▶ [Rendered chart images]
#####

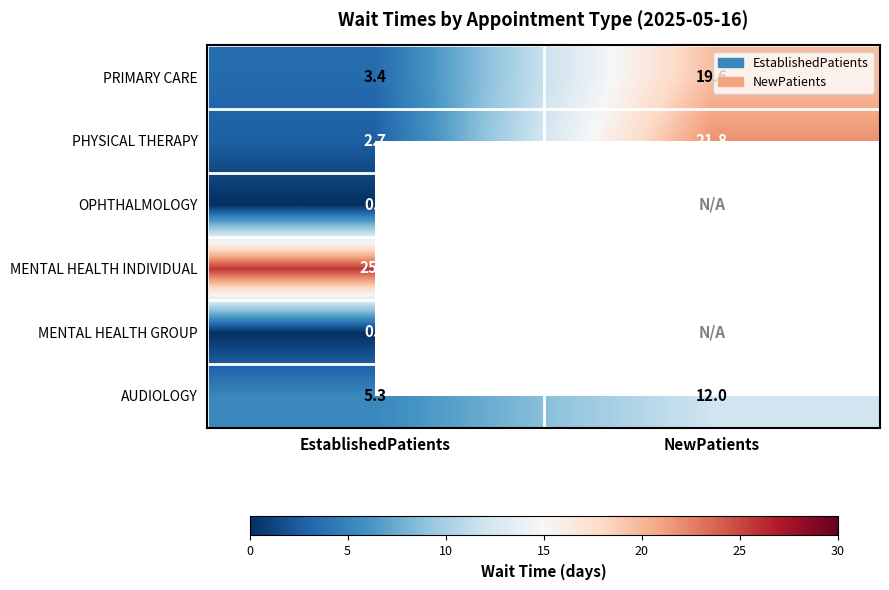

At how many categories does at least one series exceed 18?

2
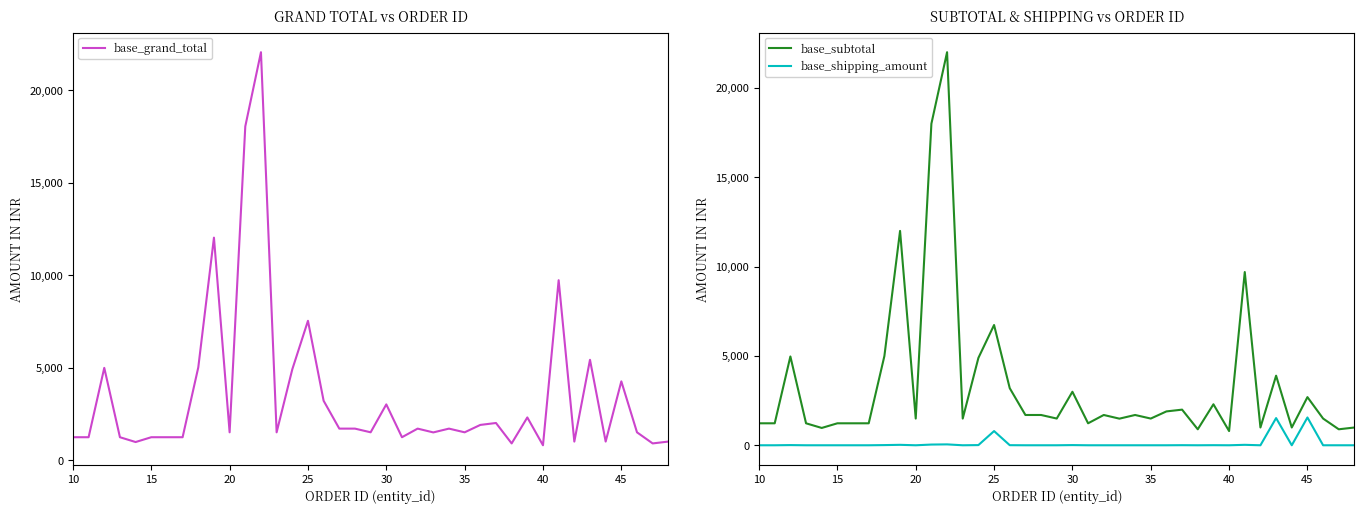

Is this an area chart (filled region under the line)?

No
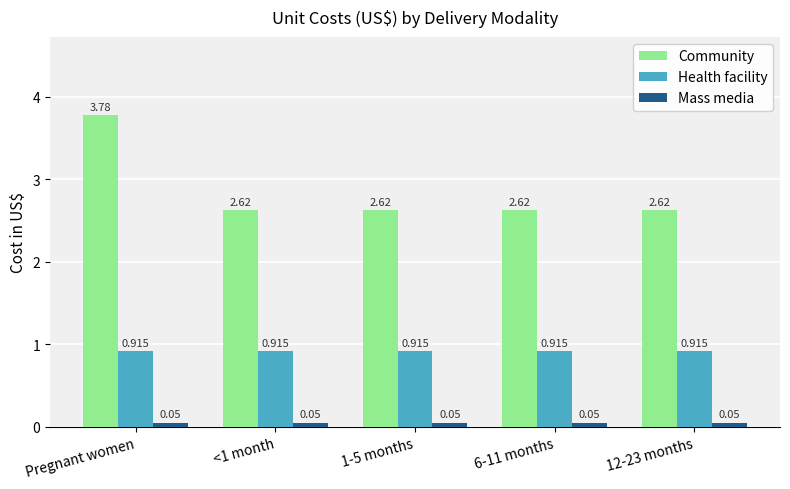

Between Pregnant women and 6-11 months, which series saw the biggest shift?

Community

#####

Copy the text of every item above word for word, with its answer, and leave out the pictures.

▶ [ANSWER AREA]
At how many categories does at least one series exceed 18?

2

Is this an area chart (filled region under the line)?

No

Between Pregnant women and 6-11 months, which series saw the biggest shift?

Community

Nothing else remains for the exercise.